Мама и папа думают, что Кирилл стал таким верующим во время болезни, потому что он надеялся выпросить у Бога исцеления. Как бы не так! Ему просто некого больше было просить, чтобы папа с мамой помирились, кроме Бога. Бабушки и дедушки в этом деле были бессильны, да они и не пытались воздействовать на его родителей. Вот и пришлось решать эту проблему Кирюше с Богом…

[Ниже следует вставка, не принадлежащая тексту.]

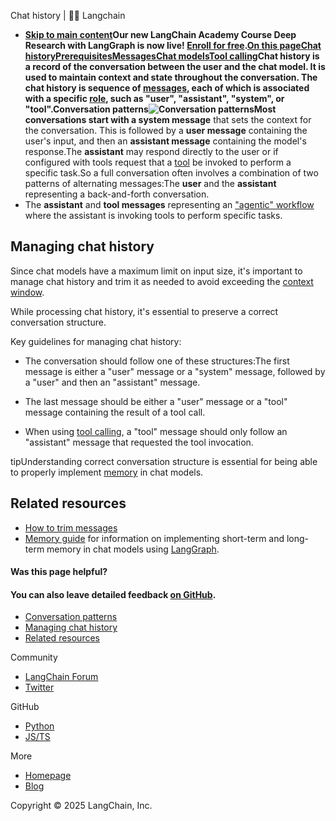 Chat history | 🦜️🔗 Langchain
- **[Skip to main content](#__docusaurus_skipToContent_fallback)Our new LangChain Academy Course Deep Research with LangGraph is now live! [Enroll for free](https://academy.langchain.com/courses/deep-research-with-langgraph/?utm_medium=internal&utm_source=docs&utm_campaign=q3-2025_deep-research-course_co).[On this pageChat historyPrerequisitesMessages](/docs/concepts/messages)[Chat models](/docs/concepts/chat_models)[Tool calling](/docs/concepts/tool_calling)Chat history is a record of the conversation between the user and the chat model. It is used to maintain context and state throughout the conversation. The chat history is sequence of [messages](/docs/concepts/messages), each of which is associated with a specific [role](/docs/concepts/messages#role), such as "user", "assistant", "system", or "tool".Conversation patterns[​](#conversation-patterns)![Conversation patterns ](/assets/images/conversation_patterns-0e4c2311b54fae7412f74b1408615432.png)Most conversations start with a system message** that sets the context for the conversation. This is followed by a **user message** containing the user&#x27;s input, and then an **assistant message** containing the model&#x27;s response.The **assistant** may respond directly to the user or if configured with tools request that a [tool](/docs/concepts/tool_calling) be invoked to perform a specific task.So a full conversation often involves a combination of two patterns of alternating messages:The **user** and the **assistant** representing a back-and-forth conversation.
- The **assistant** and **tool messages** representing an ["agentic" workflow](/docs/concepts/agents) where the assistant is invoking tools to perform specific tasks.

## Managing chat history[​](#managing-chat-history)

Since chat models have a maximum limit on input size, it&#x27;s important to manage chat history and trim it as needed to avoid exceeding the [context window](/docs/concepts/chat_models#context_window).

While processing chat history, it&#x27;s essential to preserve a correct conversation structure.

Key guidelines for managing chat history:

- The conversation should follow one of these structures:The first message is either a "user" message or a "system" message, followed by a "user" and then an "assistant" message.
- The last message should be either a "user" message or a "tool" message containing the result of a tool call.

- When using [tool calling](/docs/concepts/tool_calling), a "tool" message should only follow an "assistant" message that requested the tool invocation.

tipUnderstanding correct conversation structure is essential for being able to properly implement [memory](https://langchain-ai.github.io/langgraphjs/concepts/memory/) in chat models.

## Related resources[​](#related-resources)

- [How to trim messages](/docs/how_to/trim_messages/)
- [Memory guide](https://langchain-ai.github.io/langgraphjs/concepts/memory/) for information on implementing short-term and long-term memory in chat models using [LangGraph](https://langchain-ai.github.io/langgraphjs/).

#### Was this page helpful?



#### You can also leave detailed feedback [on GitHub](https://github.com/langchain-ai/langchainjs/issues/new?assignees=&labels=03+-+Documentation&projects=&template=documentation.yml&title=DOC%3A+%3CPlease+write+a+comprehensive+title+after+the+%27DOC%3A+%27+prefix%3E).

- [Conversation patterns](#conversation-patterns)
- [Managing chat history](#managing-chat-history)
- [Related resources](#related-resources)

Community

- [LangChain Forum](https://forum.langchain.com/)
- [Twitter](https://twitter.com/LangChainAI)

GitHub

- [Python](https://github.com/langchain-ai/langchain)
- [JS/TS](https://github.com/langchain-ai/langchainjs)

More

- [Homepage](https://langchain.com)
- [Blog](https://blog.langchain.dev)

Copyright © 2025 LangChain, Inc.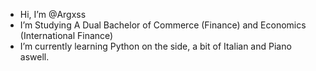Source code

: - Hi, I’m @Argxss
- I’m Studying A Dual Bachelor of Commerce (Finance) and Economics (International Finance)
- I’m currently learning Python on the side, a bit of Italian and Piano aswell.

<!---
Argxss/Argxss is a ✨ special ✨ repository because its `README.md` (this file) appears on your GitHub profile.
You can click the Preview link to take a look at your changes.
--->
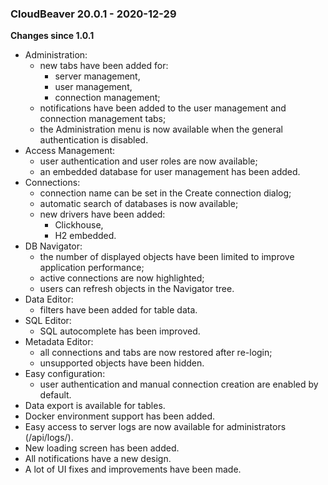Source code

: ### CloudBeaver 20.0.1 - 2020-12-29

**Changes since 1.0.1**



* Administration:
    * new tabs have been added for:
        * server management,
        * user management,
        * connection management;
    * notifications have been added to the user management and connection management tabs;
    * the Administration menu is now available when the general authentication is disabled.
* Access Management:
    * user authentication and user roles are now available;
    * an embedded database for user management has been added.
* Connections:
    * connection name can be set in the Create connection dialog;
    * automatic search of databases is now available;
    * new drivers have been added:
        * Clickhouse,
        * H2 embedded.
* DB Navigator: 
    * the number of displayed objects have been limited to improve application performance;
    * active connections are now highlighted;
    * users can refresh objects in the Navigator tree.
* Data Editor:
    * filters have been added for table data.
* SQL Editor:
    * SQL autocomplete has been improved.
* Metadata Editor:
    * all connections and tabs are now restored after re-login;
    * unsupported objects have been hidden.
* Easy configuration:
    * user authentication and manual connection creation are enabled by default.
* Data export is available for tables.
* Docker environment support has been added.
* Easy access to server logs are now available for administrators (/api/logs/).
* New loading screen has been added.
* All notifications have a new design.
* A lot of UI fixes and improvements have been made.
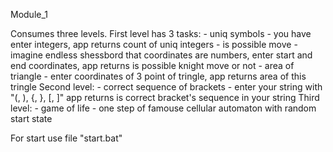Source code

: Module_1

Consumes three levels.
First level has 3 tasks:
	- uniq symbols - you have enter integers, app returns count of uniq integers
	- is possible move - imagine endless shessbord that coordinates are numbers, enter start and end coordinates, app returns is possible knight move or not
	- area of triangle - enter coordinates of 3 point of tringle, app returns area of this tringle
Second level:
	- correct sequence of brackets - enter your string with "(, ), {, }, [, ]" app returns is correct bracket's sequence in your string
Third level:
	- game of life - one step of famouse cellular automaton with random start state

For start use file "start.bat"
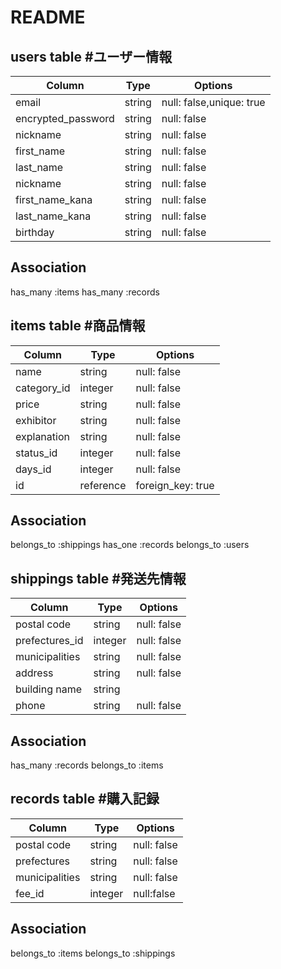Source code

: # README

## users table #ユーザー情報

| Column             | Type                | Options                 |
|--------------------|---------------------|-------------------------|
| email              | string              | null: false,unique: true|
| encrypted_password | string              | null: false             |
| nickname           | string              | null: false             |
| first_name         | string              | null: false             |
| last_name          | string              | null: false             |
| nickname           | string              | null: false             |
| first_name_kana         | string              | null: false             |
| last_name_kana           | string              | null: false             |
| birthday            | string              | null: false



## Association

has_many :items
has_many :records


## items table #商品情報

 Column             | Type                | Options                 |
|-------------------|---------------------|-------------------------|
| name              | string              | null: false             |
| category_id          | integer              | null: false             |
| price             | string              | null: false             |
| exhibitor         | string              | null: false             |
| explanation       | string              | null: false             |
| status_id            | integer             | null: false             |
| days_id              | integer              | null: false             |
| id                | reference           | foreign_key: true       |
## Association

belongs_to :shippings
has_one :records
belongs_to :users

## shippings table  #発送先情報

 Column             | Type                | Options                 |
|----------------|---------------------|-------------------------|
| postal code           | string              | null: false             |
| prefectures_id         | integer              | null: false             |
| municipalities      | string              | null: false             |
| address             | string              | null: false             |
| building name       | string              |                         |
| phone               | string              | null: false             |

## Association
has_many :records
belongs_to :items

## records table #購入記録

 Column             | Type                | Options                 |
|--------------------|---------------------|-------------------------|
| postal code         | string              | null: false             |
| prefectures         | string              | null: false             |
| municipalities      | string              | null: false             |
| fee_id              | integer             | null:false

## Association

belongs_to :items
belongs_to :shippings


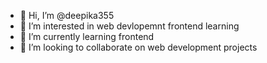 - 👋 Hi, I’m @deepika355
- 👀 I’m interested in web devlopemnt frontend learning
- 🌱 I’m currently learning frontend
- 💞️ I’m looking to collaborate on web development projects


<!---
deepika355/deepika355 is a ✨ special ✨ repository because its `README.md` (this file) appears on your GitHub profile.
You can click the Preview link to take a look at your changes.
--->

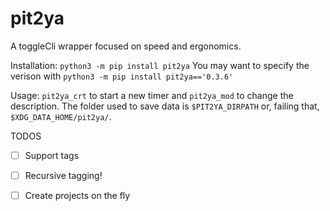 # pit2ya

A toggleCli wrapper focused on speed and ergonomics.

Installation: `python3 -m pip install pit2ya`
You may want to specify the verison with `python3 -m pip install pit2ya=='0.3.6'`

Usage: `pit2ya_crt` to start a new timer and `pit2ya_mod` to change the description.
The folder used to save data is `$PIT2YA_DIRPATH` or, failing that, `$XDG_DATA_HOME/pit2ya/`.

TODOS

- [ ] Support tags
- [ ] Recursive tagging!
- [ ] Create projects on the fly


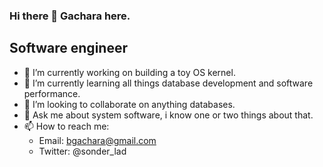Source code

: ### Hi there 👋 Gachara here.

## Software engineer


- 🔭 I’m currently working on building a toy OS kernel.
- 🌱 I’m currently learning all things database development and software performance.
- 👯 I’m looking to collaborate on anything databases.
- 💬 Ask me about system software, i know one or two things about that.
- 📫 How to reach me:
  - Email: bgachara@gmail.com
  - Twitter: @sonder_lad


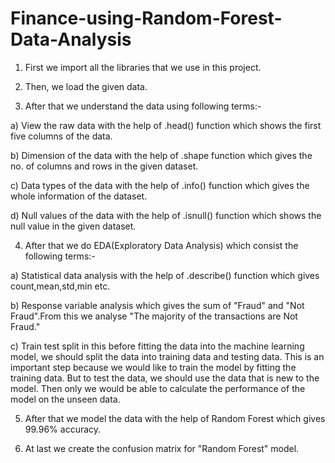 # Finance-using-Random-Forest-Data-Analysis

1. First we import all the libraries that we use in this project.

2. Then, we load the given data.

3. After that we understand the data using following terms:-

  a) View the raw data with the help of .head() function which shows the first five columns of the data.
   
  b) Dimension of the data with the help of .shape function which gives the no. of columns and rows in the given dataset.
  
  c) Data types of the data with the help of .info() function which gives the whole information of the dataset.
  
  d) Null values of the data with the help of .isnull() function which shows the null value in the given dataset.
  
4. After that we do EDA(Exploratory Data Analysis) which consist the following terms:-

  a) Statistical data analysis with the help of .describe() function which gives count,mean,std,min etc.
 
  b) Response variable analysis which gives the sum of "Fraud" and "Not Fraud".From this we analyse "The majority of the transactions are Not Fraud."
 
  c) Train test split in this before fitting the data into the machine learning model, we should split the data into training data and testing data. This is an important step because we would like to train the model by fitting the training data. But to test the data, we should use the data that is new to the model. Then only we would be able to calculate the performance of the model on the unseen data.
  
5. After that we model the data with the help of Random Forest which gives 99.96% accuracy.

6. At last we create the confusion matrix for "Random Forest" model.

И запутавшийся в каких-то взрослых тайнах отец, и гордая, оскорбленная и непримиримая мама, узнав о его болезни, так и кинулись друг к другу, забыв и об обидах, и о каких-то там тайнах. Все перестало для них иметь значение, кроме Кирюшиной болезни. Вот тогда-то он и придумал «семейный узел»: Кирилл берет за запястье мамину руку, мама — отца, а отец берет рукой запястье сына. Получается крепкий «семейный узел». Он приучил их тоже думать, что таким «узлом» они все могут удержать друг друга. Поняв, что они помирились, Кирюша не стал просить Господа об исцелении — он оставил это на Его усмотрение. Он даже слегка побаивался: вдруг он поправится, а они возьмут и снова начнут разводиться. Нет, он был хитрее! Он начал просить Бога о младшем братишке. «Если я уйду, а у них останется маленький, вроде как вместо меня, так они уж точно побоятся разводиться!» — сочинял он счастливое будущее для семьи. И Бог ему ответил — вскоре мама поняла, что будет ребенок. И папа ему очень обрадовался! Кирилл же понимал: каждый из родителей надеялся, что заботы о втором ребенке помогут другому пережить, если случится худшее. Кирюша ничуть за это на них не обижался — он-то знал, что не расстанется с ними, даже когда за ним придут! То есть он все равно будет их любить, даже еще крепче будет любить — оттуда. Но им-то, глупым, это не объяснишь… И вот Костик родился, и теперь ему уже полгода. Братишка еще маленький, но ручонки у него цепкие, хваткие и сильные, и если положить его ручку на мамино запястье, а мама возьмет папу, а папа — Кирилла, то узел получается очень крепкий. И вот он, Кирилл, уйдет — а узел-то и останется!